Anatomical and functional studies of the rodent CNS have demonstrated that astrocytes and oligodendrocytes are coupled by gap junctions (Massa and Mugnaini, 1982, Ransom and Kettenmann, 1990, Robinson et al., 1993, Rash et al., 1997), and that each cell type expresses different connexins (Dermietzel et al., 1989, Yamamoto et al., 1990, Scherer et al., 1995, Dermietzel et al., 1997, Ochalski et al., 1997, Nagy et al., 1999, Altevogt et al., 2002, Menichella et al., 2003, Odermatt et al., 2003, Kleopa et al., 2004). Astrocyte/astrocyte (A/A) coupling is likely mediated by Cx43/Cx43 and Cx30/Cx30 homotypic channels, and astrocyte/oligodendrocyte (A/O) coupling is most likely mediated by Cx43/Cx47 and Cx30/Cx32 heterotypic channels, with an uncertain contribution of Cx26/Cx32 channels (Rash et al., 2001, Nagy et al., 2003, Altevogt and Paul, 2004, Li et al., 2004).
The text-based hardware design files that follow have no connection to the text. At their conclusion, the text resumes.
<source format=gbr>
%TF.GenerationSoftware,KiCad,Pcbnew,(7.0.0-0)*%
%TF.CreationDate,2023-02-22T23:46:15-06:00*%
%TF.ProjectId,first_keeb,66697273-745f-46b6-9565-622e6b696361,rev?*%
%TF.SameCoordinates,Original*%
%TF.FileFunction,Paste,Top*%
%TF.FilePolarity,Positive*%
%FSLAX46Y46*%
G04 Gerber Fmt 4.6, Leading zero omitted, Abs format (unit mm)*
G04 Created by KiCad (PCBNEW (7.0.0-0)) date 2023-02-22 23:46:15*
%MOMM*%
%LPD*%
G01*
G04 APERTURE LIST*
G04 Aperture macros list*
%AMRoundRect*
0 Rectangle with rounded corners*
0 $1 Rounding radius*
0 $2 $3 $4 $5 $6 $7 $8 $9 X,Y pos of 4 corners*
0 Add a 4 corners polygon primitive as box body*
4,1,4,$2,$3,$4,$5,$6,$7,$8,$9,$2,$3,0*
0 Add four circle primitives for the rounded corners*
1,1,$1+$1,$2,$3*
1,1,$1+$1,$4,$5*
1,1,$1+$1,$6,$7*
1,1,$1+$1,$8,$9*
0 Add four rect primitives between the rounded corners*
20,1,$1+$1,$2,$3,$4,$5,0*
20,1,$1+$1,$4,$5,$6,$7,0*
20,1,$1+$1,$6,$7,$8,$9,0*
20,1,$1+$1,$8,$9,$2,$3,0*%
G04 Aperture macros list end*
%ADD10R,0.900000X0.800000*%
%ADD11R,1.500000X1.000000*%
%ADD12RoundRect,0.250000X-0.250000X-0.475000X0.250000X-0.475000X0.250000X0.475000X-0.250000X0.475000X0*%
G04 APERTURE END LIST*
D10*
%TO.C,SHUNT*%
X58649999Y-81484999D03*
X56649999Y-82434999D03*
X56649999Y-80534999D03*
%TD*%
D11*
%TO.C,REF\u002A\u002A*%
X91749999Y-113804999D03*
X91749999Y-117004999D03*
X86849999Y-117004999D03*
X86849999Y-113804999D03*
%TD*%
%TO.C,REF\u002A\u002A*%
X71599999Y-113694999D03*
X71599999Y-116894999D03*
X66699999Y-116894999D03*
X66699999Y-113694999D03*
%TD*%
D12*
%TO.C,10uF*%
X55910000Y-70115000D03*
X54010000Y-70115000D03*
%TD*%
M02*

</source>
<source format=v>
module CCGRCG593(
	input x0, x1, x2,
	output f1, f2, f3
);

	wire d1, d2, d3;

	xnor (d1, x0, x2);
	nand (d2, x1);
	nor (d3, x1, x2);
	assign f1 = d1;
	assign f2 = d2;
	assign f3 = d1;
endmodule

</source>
Cx32/Cx32 homotypic channels appear to form gap junctions between layers of CNS myelin sheaths (Kamasawa et al., 2005), as previously described in PNS myelin sheaths (Bergoffen et al., 1993, Scherer et al., 1995, Balice-Gordon et al., 1998, Meier et al., 2004). A/O heterotypic channels appear to be spatially restricted, with Cx43/Cx47 outnumbering Cx30/Cx32 channels at oligodendrocyte somata (Kleopa et al., 2004, Kamasawa et al., 2005). Oligodendrocytes also express Cx29, which does not appear to form gap junction plaques (Altevogt et al., 2002, Kleopa et al., 2004). Mutations in GJB1, the gene encoding Cx32, cause the X-linked form of Charcot–Marie–Tooth disease (CMT1X), an inherited demyelinating neuropathy (Bergoffen et al., 1993, Scherer and Kleopa, 2005). Clinical manifestations of CNS dysfunction in CMT1X are rare, associated with a few of the more than 300 different GJB1 mutations (Taylor et al., 2003), indicating that Cx30/Cx32 A/O coupling is not critical in humans.
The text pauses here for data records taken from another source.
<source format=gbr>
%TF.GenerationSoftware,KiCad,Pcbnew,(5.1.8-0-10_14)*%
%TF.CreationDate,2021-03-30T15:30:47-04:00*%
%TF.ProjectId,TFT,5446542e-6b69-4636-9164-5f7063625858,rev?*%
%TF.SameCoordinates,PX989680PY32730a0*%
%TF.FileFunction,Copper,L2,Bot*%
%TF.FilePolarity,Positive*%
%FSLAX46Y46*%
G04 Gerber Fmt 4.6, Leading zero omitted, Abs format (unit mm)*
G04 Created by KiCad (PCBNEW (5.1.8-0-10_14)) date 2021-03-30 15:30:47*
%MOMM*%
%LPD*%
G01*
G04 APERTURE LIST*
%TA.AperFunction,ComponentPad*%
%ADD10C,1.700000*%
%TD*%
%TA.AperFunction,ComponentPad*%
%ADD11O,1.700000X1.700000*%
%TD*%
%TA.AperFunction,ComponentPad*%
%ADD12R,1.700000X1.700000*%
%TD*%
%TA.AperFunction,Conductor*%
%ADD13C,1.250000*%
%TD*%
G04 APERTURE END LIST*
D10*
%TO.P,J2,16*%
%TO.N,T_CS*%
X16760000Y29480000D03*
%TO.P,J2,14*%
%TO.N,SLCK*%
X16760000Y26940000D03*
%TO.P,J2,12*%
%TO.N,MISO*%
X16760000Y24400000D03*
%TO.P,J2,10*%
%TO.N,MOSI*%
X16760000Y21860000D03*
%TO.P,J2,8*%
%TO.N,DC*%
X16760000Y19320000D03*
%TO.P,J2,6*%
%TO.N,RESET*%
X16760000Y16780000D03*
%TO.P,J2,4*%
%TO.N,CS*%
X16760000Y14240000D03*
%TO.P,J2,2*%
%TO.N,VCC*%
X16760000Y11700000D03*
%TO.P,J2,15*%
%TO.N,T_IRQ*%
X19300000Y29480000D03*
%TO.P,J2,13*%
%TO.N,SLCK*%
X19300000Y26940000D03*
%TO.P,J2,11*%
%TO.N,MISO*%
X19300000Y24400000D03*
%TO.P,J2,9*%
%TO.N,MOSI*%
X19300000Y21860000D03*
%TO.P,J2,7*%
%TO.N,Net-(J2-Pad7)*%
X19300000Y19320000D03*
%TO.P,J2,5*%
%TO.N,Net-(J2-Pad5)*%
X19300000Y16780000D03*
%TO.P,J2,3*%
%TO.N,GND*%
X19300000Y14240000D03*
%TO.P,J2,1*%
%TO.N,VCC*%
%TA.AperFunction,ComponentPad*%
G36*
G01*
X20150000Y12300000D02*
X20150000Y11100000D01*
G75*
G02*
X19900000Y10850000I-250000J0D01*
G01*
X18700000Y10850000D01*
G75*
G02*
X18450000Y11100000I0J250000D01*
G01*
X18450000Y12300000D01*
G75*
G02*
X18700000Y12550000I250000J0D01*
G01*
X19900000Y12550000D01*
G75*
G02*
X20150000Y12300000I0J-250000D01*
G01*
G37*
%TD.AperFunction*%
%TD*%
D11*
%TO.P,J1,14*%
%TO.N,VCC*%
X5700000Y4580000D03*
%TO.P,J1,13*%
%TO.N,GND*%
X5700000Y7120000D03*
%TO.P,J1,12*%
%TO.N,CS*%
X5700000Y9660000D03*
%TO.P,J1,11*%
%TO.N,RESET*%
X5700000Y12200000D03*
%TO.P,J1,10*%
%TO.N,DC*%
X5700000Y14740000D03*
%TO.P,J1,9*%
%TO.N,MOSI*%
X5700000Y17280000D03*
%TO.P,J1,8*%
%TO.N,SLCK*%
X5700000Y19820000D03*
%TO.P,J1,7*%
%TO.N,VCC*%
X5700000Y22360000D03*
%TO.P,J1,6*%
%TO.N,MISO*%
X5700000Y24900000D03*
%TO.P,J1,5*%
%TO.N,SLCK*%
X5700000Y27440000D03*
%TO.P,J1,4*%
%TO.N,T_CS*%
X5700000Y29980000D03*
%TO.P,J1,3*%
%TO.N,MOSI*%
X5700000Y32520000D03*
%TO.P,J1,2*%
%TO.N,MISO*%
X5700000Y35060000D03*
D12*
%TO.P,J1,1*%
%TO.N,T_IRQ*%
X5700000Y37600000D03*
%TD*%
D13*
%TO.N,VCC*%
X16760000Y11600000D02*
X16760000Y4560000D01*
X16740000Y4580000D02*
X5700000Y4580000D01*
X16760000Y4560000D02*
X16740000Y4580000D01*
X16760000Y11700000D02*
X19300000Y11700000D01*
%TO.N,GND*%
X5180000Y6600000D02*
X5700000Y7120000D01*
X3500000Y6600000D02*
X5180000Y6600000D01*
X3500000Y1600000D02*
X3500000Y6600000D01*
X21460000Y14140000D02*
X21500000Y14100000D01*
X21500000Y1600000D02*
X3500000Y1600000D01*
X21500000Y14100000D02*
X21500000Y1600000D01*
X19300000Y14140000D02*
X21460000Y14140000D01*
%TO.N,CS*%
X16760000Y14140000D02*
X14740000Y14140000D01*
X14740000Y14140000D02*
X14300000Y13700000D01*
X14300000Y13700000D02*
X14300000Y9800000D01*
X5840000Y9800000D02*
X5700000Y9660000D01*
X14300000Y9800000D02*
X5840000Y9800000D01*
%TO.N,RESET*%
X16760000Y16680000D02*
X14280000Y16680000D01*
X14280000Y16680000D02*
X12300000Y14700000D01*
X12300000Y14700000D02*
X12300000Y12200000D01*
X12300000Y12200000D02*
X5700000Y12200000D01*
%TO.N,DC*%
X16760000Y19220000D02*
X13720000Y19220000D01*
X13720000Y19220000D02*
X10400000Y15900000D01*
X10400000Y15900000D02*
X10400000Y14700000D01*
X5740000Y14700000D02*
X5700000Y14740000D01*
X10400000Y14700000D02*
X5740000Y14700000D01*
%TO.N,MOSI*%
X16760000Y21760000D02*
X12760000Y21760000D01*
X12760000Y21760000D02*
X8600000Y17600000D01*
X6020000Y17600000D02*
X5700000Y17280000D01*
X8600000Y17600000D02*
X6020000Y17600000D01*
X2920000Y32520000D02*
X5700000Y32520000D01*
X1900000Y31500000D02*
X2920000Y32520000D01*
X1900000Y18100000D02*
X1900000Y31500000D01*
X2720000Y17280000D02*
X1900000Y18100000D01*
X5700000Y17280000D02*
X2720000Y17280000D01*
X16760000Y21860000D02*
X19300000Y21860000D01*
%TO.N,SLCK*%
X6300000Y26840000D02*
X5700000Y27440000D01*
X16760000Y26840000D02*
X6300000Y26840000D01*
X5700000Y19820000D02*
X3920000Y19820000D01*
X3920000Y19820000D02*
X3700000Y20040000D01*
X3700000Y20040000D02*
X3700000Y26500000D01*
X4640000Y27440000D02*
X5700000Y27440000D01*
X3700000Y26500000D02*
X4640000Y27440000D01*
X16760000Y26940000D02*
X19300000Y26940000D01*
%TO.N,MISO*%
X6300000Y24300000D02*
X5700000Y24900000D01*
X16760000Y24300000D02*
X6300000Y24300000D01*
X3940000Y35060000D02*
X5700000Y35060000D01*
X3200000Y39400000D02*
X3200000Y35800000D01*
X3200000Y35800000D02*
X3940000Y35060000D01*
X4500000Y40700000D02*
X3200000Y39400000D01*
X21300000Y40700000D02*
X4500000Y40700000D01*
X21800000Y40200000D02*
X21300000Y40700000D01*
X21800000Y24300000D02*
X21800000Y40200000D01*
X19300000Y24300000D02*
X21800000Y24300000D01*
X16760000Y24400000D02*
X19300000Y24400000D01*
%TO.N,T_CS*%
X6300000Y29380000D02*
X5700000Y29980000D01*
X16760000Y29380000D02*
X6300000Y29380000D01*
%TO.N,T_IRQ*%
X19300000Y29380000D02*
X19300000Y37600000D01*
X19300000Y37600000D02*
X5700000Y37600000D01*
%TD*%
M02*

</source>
Although CNS myelination in Gja12/cx47-null mice is minimally affected (Menichella et al., 2003, Odermatt et al., 2003), recessive GJA12/Cx47 mutations cause a devastating dysmyelinating disease in humans, called Pelizaeus–Merzbacher-like disease (PMLD; Uhlenberg et al., 2004, Bugiani et al., 2006). PMD itself is an X-linked dysmyelinating disorder caused by mutations in Proteolipid Protein 1 (PLP1), which encodes the main intrinsic membrane protein of CNS myelin (Garbern et al., 1999). PMLD patients are clinically similar to those with PMD, with nystagmus, spasticity, and ataxia, as well as widespread changes in CNS white matter by MRI imaging (Hudson et al., 2004), but do not have PLP1 mutations. The clinical phenotype and MRI findings in patients with recessive GJA12/Cx47 mutations (Uhlenberg et al., 2004, Bugiani et al., 2006) provide provocative evidence that Cx47-mediated GJC is essential for the proper functioning of oligodendrocytes. We show here that Cx47 is expressed by oligodendrocytes in the primate brain and that recessive missense mutations in GJA12/Cx47 cause loss-of-function. Thus, the Cx47 mutants associated with PMLD likely disrupt the A/O coupling that is mediated by Cx43/Cx47 heterotypic channels.